The issue linked to says my build takes 100 seconds now compared to 22 seconds before, so assuming 60 seconds of that is due to the timeout, that possibly leaves 18 seconds of additional performance regression to account for (in that particular case).

And with respect to file copies and general disk I/O, my work laptop has fairly aggressive anti-virus settings, and so there is quite a large penalty for disk I/O (some operations more than others, e.g. the cmd /c copy I mentioned earlier). I appreciate this might not be the common case, but I am feeling it acutely at the moment.

wkeese commented 9 years ago

I think the 60 second saving by explicitly shutting down the ExecutorService is the easy boost to go for here.

OK... but it sounds like you can get the same exact effect by just calling disableThreads(). Did I miss something?

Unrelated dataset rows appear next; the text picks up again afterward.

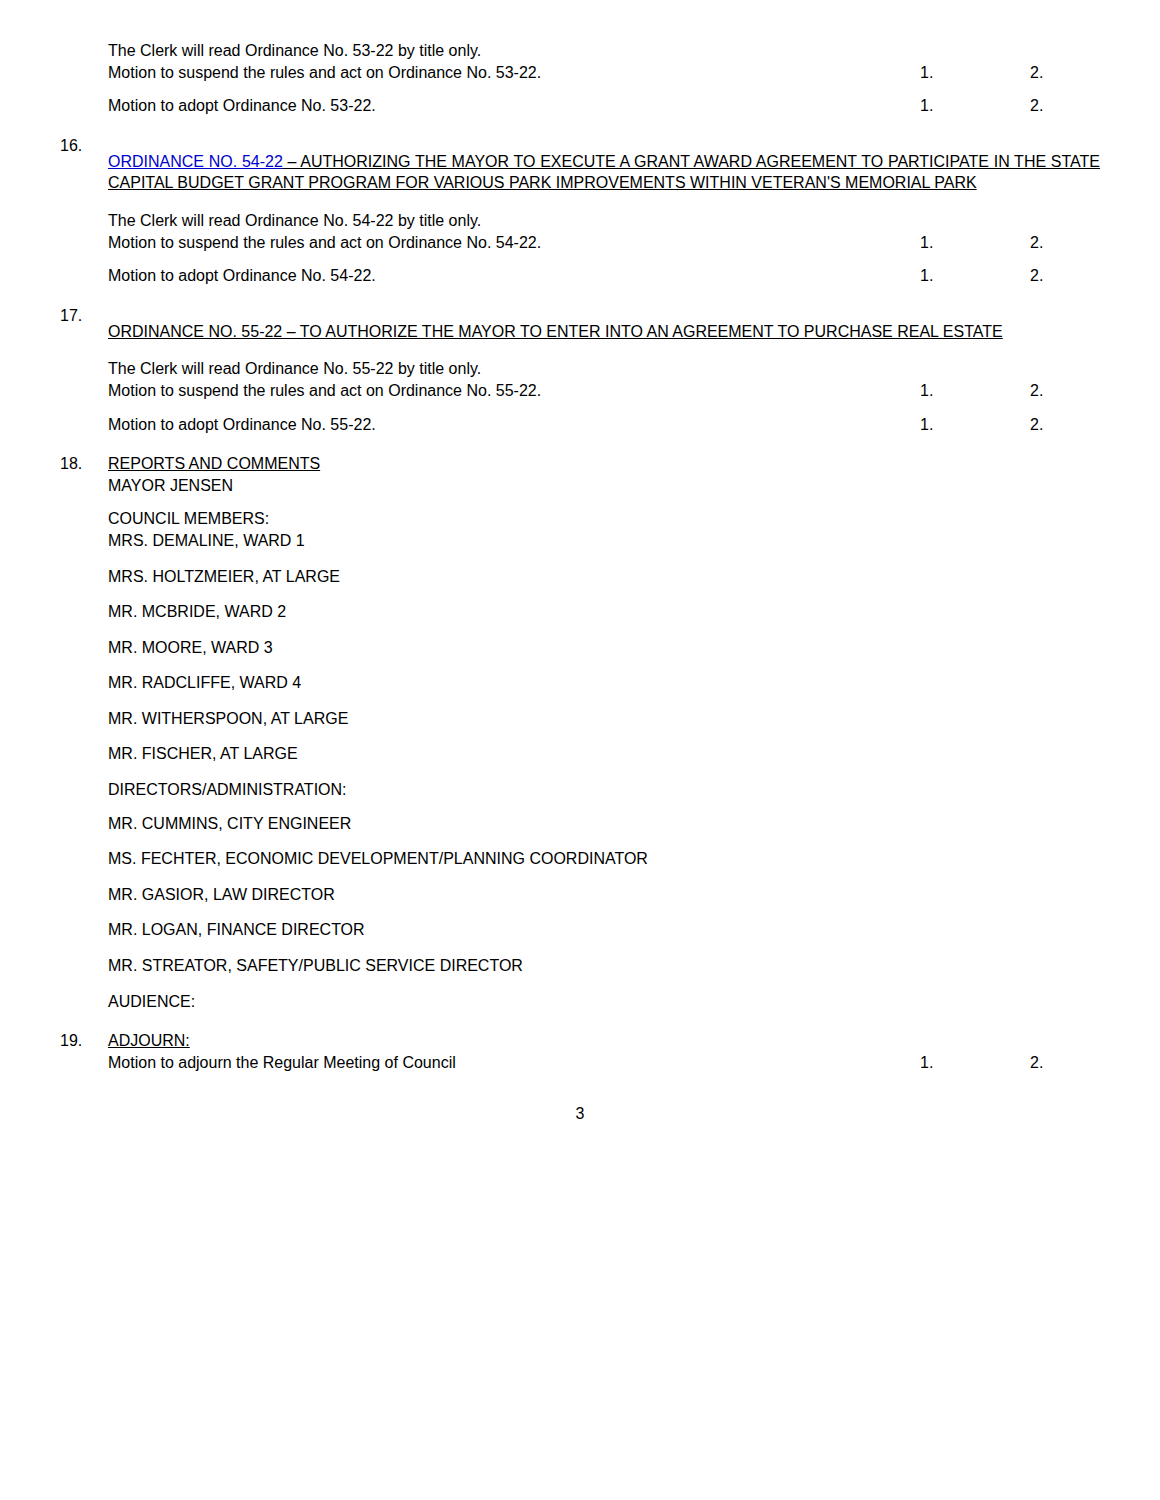The Clerk will read Ordinance No. 53-22 by title only.
Motion to suspend the rules and act on Ordinance No. 53-22. 1. 2.
Motion to adopt Ordinance No. 53-22. 1. 2.
16.
ORDINANCE NO. 54-22 – AUTHORIZING THE MAYOR TO EXECUTE A GRANT AWARD AGREEMENT TO PARTICIPATE IN THE STATE CAPITAL BUDGET GRANT PROGRAM FOR VARIOUS PARK IMPROVEMENTS WITHIN VETERAN'S MEMORIAL PARK
The Clerk will read Ordinance No. 54-22 by title only.
Motion to suspend the rules and act on Ordinance No. 54-22. 1. 2.
Motion to adopt Ordinance No. 54-22. 1. 2.
17.
ORDINANCE NO. 55-22 – TO AUTHORIZE THE MAYOR TO ENTER INTO AN AGREEMENT TO PURCHASE REAL ESTATE
The Clerk will read Ordinance No. 55-22 by title only.
Motion to suspend the rules and act on Ordinance No. 55-22. 1. 2.
Motion to adopt Ordinance No. 55-22. 1. 2.
18.
REPORTS AND COMMENTS
MAYOR JENSEN
COUNCIL MEMBERS:
MRS. DEMALINE, WARD 1
MRS. HOLTZMEIER, AT LARGE
MR. MCBRIDE, WARD 2
MR. MOORE, WARD 3
MR. RADCLIFFE, WARD 4
MR. WITHERSPOON, AT LARGE
MR. FISCHER, AT LARGE
DIRECTORS/ADMINISTRATION:
MR. CUMMINS, CITY ENGINEER
MS. FECHTER, ECONOMIC DEVELOPMENT/PLANNING COORDINATOR
MR. GASIOR, LAW DIRECTOR
MR. LOGAN, FINANCE DIRECTOR
MR. STREATOR, SAFETY/PUBLIC SERVICE DIRECTOR
AUDIENCE:
19.
ADJOURN:
Motion to adjourn the Regular Meeting of Council 1. 2.
3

So the sweet spot (for me) was maxOptimizationProcesses=2, and the worst settings (apart from 10) were 8 and the default value of -1 (which in my case would be 8).

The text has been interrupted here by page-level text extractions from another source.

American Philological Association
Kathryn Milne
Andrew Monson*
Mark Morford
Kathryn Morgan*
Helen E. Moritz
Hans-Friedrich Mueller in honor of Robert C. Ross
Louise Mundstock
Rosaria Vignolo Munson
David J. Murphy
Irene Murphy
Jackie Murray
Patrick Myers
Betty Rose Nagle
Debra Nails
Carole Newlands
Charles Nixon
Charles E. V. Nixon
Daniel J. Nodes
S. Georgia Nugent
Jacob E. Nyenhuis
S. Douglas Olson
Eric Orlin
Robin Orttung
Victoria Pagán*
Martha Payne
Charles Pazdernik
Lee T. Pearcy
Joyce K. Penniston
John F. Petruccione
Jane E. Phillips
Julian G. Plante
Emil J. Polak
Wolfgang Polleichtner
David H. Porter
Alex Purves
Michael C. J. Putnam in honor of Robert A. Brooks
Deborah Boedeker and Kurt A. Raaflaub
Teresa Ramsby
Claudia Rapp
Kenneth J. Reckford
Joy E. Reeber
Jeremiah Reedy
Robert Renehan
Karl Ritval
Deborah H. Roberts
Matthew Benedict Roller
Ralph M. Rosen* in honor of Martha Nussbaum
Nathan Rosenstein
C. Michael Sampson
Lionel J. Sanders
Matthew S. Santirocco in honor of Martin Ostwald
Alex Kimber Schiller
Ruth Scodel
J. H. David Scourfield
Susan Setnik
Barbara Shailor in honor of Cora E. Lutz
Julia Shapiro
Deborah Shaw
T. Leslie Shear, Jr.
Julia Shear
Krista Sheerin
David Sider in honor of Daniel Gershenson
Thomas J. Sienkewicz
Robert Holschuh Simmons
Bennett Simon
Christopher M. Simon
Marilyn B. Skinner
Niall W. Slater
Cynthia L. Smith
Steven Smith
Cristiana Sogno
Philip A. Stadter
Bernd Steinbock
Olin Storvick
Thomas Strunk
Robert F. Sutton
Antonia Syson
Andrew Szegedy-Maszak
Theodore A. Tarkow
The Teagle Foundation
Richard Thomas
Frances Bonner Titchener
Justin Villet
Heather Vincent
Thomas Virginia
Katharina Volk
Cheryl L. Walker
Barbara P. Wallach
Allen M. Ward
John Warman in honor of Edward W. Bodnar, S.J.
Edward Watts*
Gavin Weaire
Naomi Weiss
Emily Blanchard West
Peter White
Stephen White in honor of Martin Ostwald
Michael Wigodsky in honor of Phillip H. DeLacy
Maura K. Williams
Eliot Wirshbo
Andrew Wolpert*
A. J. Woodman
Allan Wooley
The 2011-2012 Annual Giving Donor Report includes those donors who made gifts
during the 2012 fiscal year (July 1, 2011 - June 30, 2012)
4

Thanks for testing. Very strange results. Maybe it's better to set the default maxOptimizationProcesses to 1, so people using the 64-bit java don't get burned. But whatever.

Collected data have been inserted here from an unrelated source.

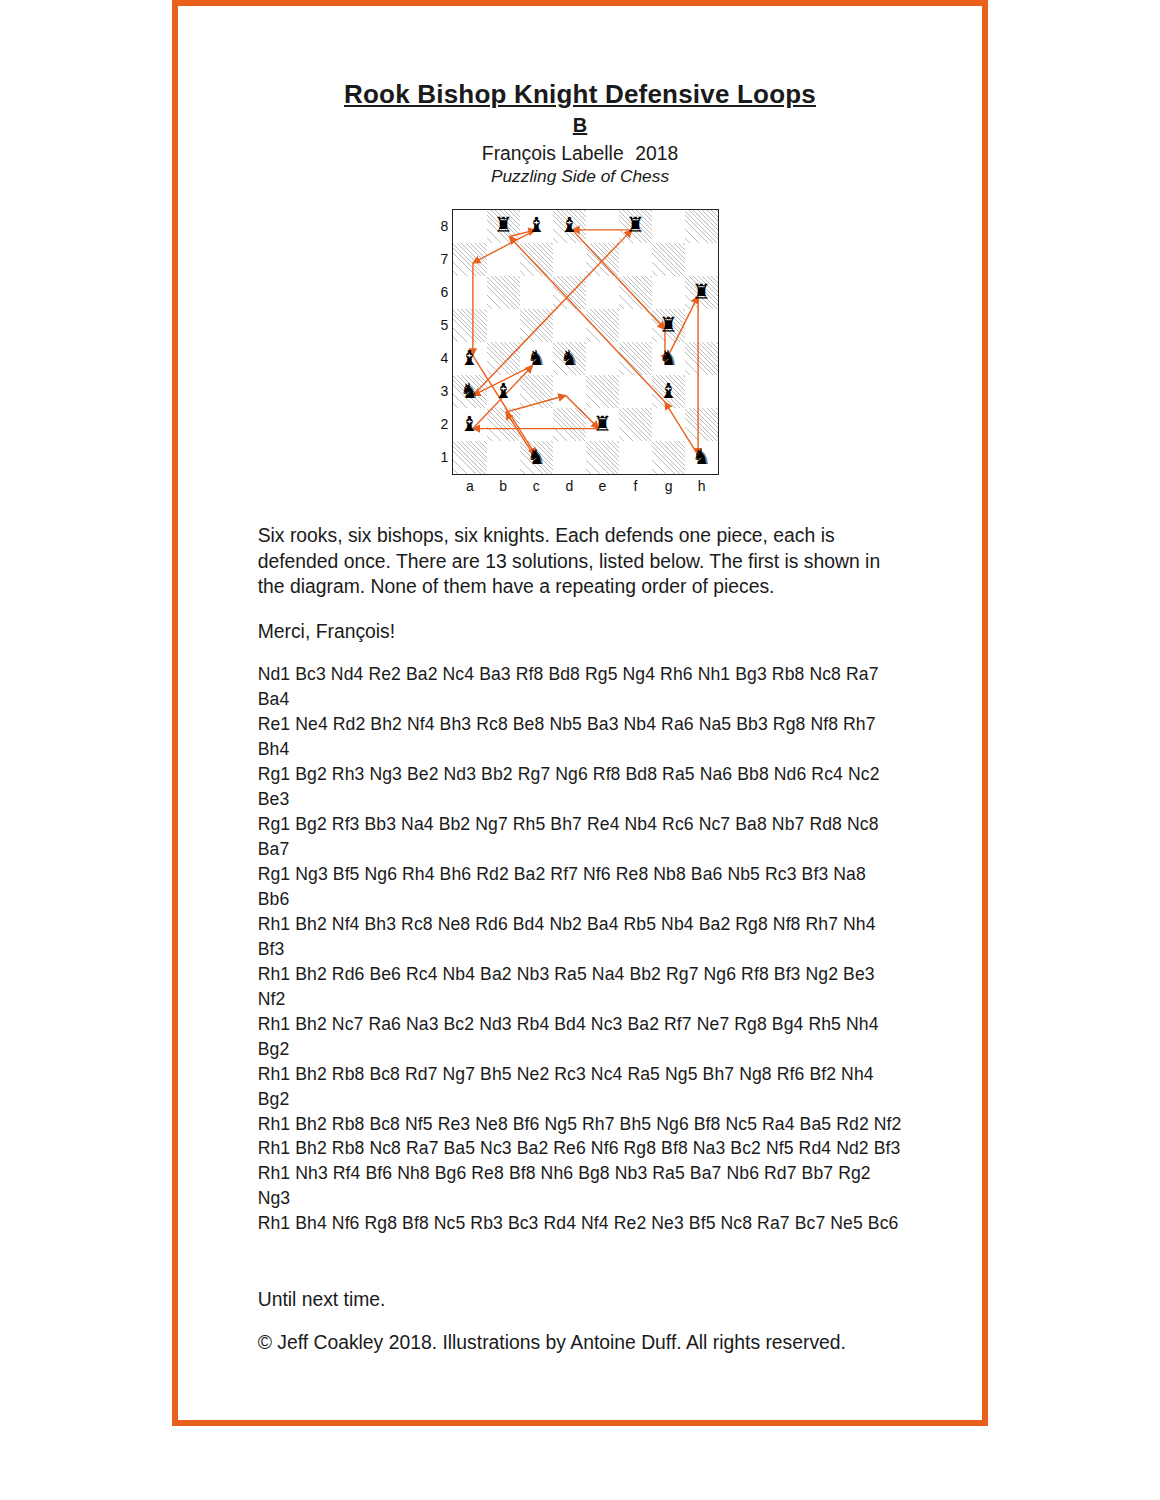Rook Bishop Knight Defensive Loops
B
François Labelle 2018
Puzzling Side of Chess
| 8 7 6 5 4 3 2 1 | / / ♜ / ♝ / ♝ / / ♜ / / / / / / / / / / / ♜ / / / / / / / / ♜ / / / ♝ / / ♞ / ♞ / / / ♞ / / / ♞ / ♝ / / / / / ♝ / / / ♝ / / / / ♜ / / / / / / / ♞ / / / / / ♞ / |
| | a b c d e f g h |
Six rooks, six bishops, six knights. Each defends one piece, each is defended once. There are 13 solutions, listed below. The first is shown in the diagram. None of them have a repeating order of pieces.
Merci, François!
Nd1 Bc3 Nd4 Re2 Ba2 Nc4 Ba3 Rf8 Bd8 Rg5 Ng4 Rh6 Nh1 Bg3 Rb8 Nc8 Ra7 Ba4
Re1 Ne4 Rd2 Bh2 Nf4 Bh3 Rc8 Be8 Nb5 Ba3 Nb4 Ra6 Na5 Bb3 Rg8 Nf8 Rh7 Bh4
Rg1 Bg2 Rh3 Ng3 Be2 Nd3 Bb2 Rg7 Ng6 Rf8 Bd8 Ra5 Na6 Bb8 Nd6 Rc4 Nc2 Be3
Rg1 Bg2 Rf3 Bb3 Na4 Bb2 Ng7 Rh5 Bh7 Re4 Nb4 Rc6 Nc7 Ba8 Nb7 Rd8 Nc8 Ba7
Rg1 Ng3 Bf5 Ng6 Rh4 Bh6 Rd2 Ba2 Rf7 Nf6 Re8 Nb8 Ba6 Nb5 Rc3 Bf3 Na8 Bb6
Rh1 Bh2 Nf4 Bh3 Rc8 Ne8 Rd6 Bd4 Nb2 Ba4 Rb5 Nb4 Ba2 Rg8 Nf8 Rh7 Nh4 Bf3
Rh1 Bh2 Rd6 Be6 Rc4 Nb4 Ba2 Nb3 Ra5 Na4 Bb2 Rg7 Ng6 Rf8 Bf3 Ng2 Be3 Nf2
Rh1 Bh2 Nc7 Ra6 Na3 Bc2 Nd3 Rb4 Bd4 Nc3 Ba2 Rf7 Ne7 Rg8 Bg4 Rh5 Nh4 Bg2
Rh1 Bh2 Rb8 Bc8 Rd7 Ng7 Bh5 Ne2 Rc3 Nc4 Ra5 Ng5 Bh7 Ng8 Rf6 Bf2 Nh4 Bg2
Rh1 Bh2 Rb8 Bc8 Nf5 Re3 Ne8 Bf6 Ng5 Rh7 Bh5 Ng6 Bf8 Nc5 Ra4 Ba5 Rd2 Nf2
Rh1 Bh2 Rb8 Nc8 Ra7 Ba5 Nc3 Ba2 Re6 Nf6 Rg8 Bf8 Na3 Bc2 Nf5 Rd4 Nd2 Bf3
Rh1 Nh3 Rf4 Bf6 Nh8 Bg6 Re8 Bf8 Nh6 Bg8 Nb3 Ra5 Ba7 Nb6 Rd7 Bb7 Rg2 Ng3
Rh1 Bh4 Nf6 Rg8 Bf8 Nc5 Rb3 Bc3 Rd4 Nf4 Re2 Ne3 Bf5 Nc8 Ra7 Bc7 Ne5 Bc6
Until next time.
© Jeff Coakley 2018. Illustrations by Antoine Duff. All rights reserved.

And with respect to file copies and general disk I/O, my work laptop has fairly aggressive anti-virus settings, and so there is quite a large penalty for disk I/O

Ah right, same with IBM laptops. Well, if you want to add in that feature to only copy when needed, that would be great.

What I would say here is that the distribution of work amongst these spawned processes is basic round-robin, and so some processes finish their set of work before others. There's not a lot in it, but the 'slowest' process can finish several seconds after the 'quickest'.

OK, that's a bit disappointing. Also, doesn't splitting the work across multiple compilers preclude using closure's global optimization, where it minifies the names of Object properties in addition to local variables?

gitgrimbo commented 9 years ago

OK... but it sounds like you can get the same exact effect by just calling disableThreads(). Did I miss something?

Yes, the 60 second saving can be achieved using either approach. However, if disableThreads() is used then there may be impacts for Java 6 builds (https://github.com/google/closure-compiler/blob/v20120917/src/com/google/javascript/jscomp/Compiler.java#L186)

  /**
   * Under JRE 1.6, the JS Compiler overflows the stack when running on some
   * large or complex JS code. When threads are available, we run all compile
   * jobs on a separate thread with a larger stack.
   *
   * That way, we don't have to increase the stack size for *every* thread
   * (which is what -Xss does).
   */

For this reason, the shutdown() approach is possibly safer. We'd just have to make a note of what we do and ensure it's still valid if Dojo's version of closure is upgraded.

OK, that's a bit disappointing. Also, doesn't splitting the work across multiple compilers preclude using closure's global optimization, where it minifies the names of Object properties in addition to local variables?

Not sure, but I don't think any of the changes mentioned in this PR (or https://github.com/gitgrimbo/util/tree/fix17105-closure-executor-service-shutdown) would alter the existing behaviour of the Dojo build with respect to closure's global optimization.

wkeese commented 9 years ago

OK, that all makes sense. I posted your other branch as PR #26.